## Work task
Give an exact copy of the lines from the beginning of the listing below to the "coffee cup: none [567,234,613,313]" line, inclusive.

## Entries supplied
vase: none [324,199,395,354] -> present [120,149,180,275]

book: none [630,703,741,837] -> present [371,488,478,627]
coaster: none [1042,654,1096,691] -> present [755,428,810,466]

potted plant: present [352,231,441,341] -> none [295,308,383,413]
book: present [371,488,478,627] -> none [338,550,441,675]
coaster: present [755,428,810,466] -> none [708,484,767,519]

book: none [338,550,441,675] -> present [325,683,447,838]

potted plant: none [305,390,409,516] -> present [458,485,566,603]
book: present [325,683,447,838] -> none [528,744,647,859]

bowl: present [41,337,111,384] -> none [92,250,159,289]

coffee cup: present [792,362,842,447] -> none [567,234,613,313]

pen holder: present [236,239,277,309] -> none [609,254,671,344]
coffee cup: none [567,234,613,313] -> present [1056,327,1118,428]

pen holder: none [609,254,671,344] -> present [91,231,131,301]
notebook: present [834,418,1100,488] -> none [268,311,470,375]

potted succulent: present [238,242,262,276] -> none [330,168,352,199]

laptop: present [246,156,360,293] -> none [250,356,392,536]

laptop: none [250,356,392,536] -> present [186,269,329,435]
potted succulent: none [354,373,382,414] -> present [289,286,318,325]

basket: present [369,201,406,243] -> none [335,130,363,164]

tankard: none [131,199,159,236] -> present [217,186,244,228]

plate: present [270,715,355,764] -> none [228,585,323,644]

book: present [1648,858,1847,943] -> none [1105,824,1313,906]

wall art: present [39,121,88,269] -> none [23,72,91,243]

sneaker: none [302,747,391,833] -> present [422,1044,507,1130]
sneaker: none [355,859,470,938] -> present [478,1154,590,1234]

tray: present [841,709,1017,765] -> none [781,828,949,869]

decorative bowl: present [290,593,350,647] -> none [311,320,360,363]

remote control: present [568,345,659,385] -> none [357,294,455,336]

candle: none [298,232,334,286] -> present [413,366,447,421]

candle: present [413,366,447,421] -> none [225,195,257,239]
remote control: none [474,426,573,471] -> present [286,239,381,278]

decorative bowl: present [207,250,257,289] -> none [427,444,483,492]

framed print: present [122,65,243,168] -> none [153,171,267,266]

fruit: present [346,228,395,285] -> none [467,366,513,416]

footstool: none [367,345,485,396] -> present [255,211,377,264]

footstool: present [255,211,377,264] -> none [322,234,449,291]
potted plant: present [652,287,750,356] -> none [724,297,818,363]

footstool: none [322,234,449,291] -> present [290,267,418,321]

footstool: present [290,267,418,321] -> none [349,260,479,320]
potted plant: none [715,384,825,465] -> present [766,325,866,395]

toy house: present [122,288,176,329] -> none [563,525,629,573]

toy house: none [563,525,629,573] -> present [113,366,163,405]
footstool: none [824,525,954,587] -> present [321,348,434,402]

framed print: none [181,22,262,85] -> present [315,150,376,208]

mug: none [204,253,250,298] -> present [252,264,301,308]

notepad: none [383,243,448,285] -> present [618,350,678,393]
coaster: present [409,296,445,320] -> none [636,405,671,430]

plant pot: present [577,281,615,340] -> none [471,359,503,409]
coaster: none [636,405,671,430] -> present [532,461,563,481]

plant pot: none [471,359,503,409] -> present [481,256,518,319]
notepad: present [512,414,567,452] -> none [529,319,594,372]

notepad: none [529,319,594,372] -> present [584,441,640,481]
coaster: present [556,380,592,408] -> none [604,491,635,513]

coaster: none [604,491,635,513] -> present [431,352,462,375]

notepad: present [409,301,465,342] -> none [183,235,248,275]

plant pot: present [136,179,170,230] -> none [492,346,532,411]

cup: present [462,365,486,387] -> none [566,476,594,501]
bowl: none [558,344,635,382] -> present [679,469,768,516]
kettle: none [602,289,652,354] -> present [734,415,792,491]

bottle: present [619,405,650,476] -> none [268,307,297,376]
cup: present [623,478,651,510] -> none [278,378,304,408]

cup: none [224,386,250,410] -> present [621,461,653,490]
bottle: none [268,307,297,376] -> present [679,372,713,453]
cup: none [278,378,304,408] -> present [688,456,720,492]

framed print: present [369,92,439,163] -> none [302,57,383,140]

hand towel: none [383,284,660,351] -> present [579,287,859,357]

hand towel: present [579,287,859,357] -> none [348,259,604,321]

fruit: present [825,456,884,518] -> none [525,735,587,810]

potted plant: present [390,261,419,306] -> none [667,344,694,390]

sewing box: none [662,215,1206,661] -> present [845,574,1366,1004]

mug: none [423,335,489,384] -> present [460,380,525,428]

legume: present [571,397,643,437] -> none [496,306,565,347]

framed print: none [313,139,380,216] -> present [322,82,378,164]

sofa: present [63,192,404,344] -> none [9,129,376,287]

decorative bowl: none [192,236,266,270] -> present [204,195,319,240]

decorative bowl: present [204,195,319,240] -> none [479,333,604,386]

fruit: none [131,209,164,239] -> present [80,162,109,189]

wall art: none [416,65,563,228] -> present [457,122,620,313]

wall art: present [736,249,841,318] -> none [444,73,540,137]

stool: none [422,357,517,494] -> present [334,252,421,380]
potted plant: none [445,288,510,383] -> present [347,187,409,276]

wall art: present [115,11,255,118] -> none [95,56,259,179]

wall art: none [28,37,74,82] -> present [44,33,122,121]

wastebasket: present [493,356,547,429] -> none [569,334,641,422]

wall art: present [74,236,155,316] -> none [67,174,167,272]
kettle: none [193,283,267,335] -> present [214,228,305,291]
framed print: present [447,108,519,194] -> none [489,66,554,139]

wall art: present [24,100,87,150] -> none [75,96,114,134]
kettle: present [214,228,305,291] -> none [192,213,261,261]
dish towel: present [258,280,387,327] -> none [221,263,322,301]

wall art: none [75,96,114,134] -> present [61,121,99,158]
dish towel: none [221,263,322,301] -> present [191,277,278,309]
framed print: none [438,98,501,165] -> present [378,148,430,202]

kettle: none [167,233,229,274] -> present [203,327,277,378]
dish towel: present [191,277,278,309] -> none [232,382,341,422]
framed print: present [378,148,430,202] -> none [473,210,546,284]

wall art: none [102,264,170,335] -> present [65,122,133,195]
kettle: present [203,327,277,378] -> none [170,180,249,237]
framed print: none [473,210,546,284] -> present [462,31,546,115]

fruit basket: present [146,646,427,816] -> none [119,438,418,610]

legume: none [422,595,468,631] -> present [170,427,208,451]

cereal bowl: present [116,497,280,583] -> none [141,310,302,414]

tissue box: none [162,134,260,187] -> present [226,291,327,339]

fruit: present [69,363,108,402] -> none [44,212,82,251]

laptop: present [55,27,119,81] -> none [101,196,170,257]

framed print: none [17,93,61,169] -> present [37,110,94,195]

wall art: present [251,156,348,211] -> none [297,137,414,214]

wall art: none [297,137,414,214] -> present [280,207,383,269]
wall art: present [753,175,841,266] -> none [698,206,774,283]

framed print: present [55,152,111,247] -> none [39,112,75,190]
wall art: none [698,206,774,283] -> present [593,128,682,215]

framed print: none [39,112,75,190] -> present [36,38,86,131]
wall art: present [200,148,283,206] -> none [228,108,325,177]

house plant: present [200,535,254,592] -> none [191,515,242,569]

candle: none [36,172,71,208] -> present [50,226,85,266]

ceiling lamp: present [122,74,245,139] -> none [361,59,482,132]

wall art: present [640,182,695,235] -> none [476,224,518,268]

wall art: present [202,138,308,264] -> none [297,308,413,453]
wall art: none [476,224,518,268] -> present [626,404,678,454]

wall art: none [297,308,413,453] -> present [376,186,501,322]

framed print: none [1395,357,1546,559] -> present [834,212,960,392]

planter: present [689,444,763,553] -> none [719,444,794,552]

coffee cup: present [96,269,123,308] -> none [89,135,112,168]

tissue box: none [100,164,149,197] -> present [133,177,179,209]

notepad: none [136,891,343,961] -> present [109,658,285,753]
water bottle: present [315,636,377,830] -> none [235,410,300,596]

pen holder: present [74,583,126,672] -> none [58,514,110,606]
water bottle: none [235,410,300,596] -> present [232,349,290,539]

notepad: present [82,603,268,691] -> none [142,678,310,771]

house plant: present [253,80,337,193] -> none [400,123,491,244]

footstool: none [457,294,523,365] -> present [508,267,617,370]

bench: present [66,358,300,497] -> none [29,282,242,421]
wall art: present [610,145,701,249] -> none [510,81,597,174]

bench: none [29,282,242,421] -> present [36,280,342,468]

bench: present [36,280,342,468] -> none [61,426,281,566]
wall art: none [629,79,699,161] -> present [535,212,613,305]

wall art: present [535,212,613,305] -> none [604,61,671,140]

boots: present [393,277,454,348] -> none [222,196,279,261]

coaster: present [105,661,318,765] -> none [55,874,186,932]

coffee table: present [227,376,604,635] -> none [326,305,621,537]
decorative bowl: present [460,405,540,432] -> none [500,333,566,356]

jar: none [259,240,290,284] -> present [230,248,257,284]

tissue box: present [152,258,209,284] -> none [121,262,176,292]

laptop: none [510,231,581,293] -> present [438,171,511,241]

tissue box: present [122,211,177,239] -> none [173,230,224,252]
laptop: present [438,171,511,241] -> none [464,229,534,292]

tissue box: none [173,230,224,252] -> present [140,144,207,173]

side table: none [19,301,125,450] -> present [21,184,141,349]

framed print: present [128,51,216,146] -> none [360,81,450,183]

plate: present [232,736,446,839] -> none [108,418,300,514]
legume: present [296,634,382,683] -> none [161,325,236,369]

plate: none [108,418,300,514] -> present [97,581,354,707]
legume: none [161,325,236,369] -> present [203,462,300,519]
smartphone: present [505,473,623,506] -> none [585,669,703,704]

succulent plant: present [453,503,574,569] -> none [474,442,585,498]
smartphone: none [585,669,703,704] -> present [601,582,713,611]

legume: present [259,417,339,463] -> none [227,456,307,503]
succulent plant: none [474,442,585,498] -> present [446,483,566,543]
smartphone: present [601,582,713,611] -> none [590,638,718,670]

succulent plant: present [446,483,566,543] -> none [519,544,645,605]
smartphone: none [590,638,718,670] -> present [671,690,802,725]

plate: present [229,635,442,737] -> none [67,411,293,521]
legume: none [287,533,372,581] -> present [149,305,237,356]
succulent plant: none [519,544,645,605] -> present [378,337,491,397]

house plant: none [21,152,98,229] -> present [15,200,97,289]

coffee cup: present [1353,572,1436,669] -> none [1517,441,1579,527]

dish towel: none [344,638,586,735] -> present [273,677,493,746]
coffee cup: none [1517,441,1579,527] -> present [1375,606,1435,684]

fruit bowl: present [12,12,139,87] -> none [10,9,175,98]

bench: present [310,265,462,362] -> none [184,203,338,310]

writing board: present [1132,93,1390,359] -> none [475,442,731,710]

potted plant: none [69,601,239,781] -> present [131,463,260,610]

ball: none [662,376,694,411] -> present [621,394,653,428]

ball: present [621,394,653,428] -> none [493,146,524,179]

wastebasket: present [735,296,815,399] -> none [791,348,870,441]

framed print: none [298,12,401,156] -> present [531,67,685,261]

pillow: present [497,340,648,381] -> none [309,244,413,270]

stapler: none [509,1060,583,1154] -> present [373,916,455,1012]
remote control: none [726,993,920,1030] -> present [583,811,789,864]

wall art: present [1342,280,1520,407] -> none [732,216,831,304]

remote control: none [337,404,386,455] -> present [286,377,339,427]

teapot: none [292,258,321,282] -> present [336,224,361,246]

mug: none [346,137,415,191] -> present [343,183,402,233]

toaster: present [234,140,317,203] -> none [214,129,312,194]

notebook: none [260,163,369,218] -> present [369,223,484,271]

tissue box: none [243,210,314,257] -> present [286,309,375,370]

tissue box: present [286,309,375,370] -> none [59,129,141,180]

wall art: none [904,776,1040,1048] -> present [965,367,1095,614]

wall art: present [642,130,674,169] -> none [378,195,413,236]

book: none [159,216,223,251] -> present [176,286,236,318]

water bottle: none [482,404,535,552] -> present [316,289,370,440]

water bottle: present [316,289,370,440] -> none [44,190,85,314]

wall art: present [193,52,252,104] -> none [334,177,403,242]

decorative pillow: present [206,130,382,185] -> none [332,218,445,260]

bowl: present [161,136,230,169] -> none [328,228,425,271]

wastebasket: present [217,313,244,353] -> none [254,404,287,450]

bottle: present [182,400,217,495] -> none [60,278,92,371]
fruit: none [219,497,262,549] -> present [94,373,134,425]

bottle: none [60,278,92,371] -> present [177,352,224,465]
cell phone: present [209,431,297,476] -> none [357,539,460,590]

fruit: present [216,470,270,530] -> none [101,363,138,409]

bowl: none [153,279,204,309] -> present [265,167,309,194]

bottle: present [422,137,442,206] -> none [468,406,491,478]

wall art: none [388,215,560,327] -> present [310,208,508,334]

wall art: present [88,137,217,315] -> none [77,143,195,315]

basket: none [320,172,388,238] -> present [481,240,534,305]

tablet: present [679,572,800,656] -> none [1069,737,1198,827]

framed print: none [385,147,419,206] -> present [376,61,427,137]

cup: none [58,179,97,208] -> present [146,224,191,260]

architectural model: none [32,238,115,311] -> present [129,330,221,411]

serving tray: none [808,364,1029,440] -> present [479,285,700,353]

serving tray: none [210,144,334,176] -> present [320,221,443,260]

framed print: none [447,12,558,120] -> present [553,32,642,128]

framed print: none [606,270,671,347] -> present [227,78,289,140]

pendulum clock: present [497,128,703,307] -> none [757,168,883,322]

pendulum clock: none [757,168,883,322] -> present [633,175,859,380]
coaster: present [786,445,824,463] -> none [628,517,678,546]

## Written answer
vase: none [324,199,395,354] -> present [120,149,180,275]

book: none [630,703,741,837] -> present [371,488,478,627]
coaster: none [1042,654,1096,691] -> present [755,428,810,466]

potted plant: present [352,231,441,341] -> none [295,308,383,413]
book: present [371,488,478,627] -> none [338,550,441,675]
coaster: present [755,428,810,466] -> none [708,484,767,519]

book: none [338,550,441,675] -> present [325,683,447,838]

potted plant: none [305,390,409,516] -> present [458,485,566,603]
book: present [325,683,447,838] -> none [528,744,647,859]

bowl: present [41,337,111,384] -> none [92,250,159,289]

coffee cup: present [792,362,842,447] -> none [567,234,613,313]

pen holder: present [236,239,277,309] -> none [609,254,671,344]
coffee cup: none [567,234,613,313] -> present [1056,327,1118,428]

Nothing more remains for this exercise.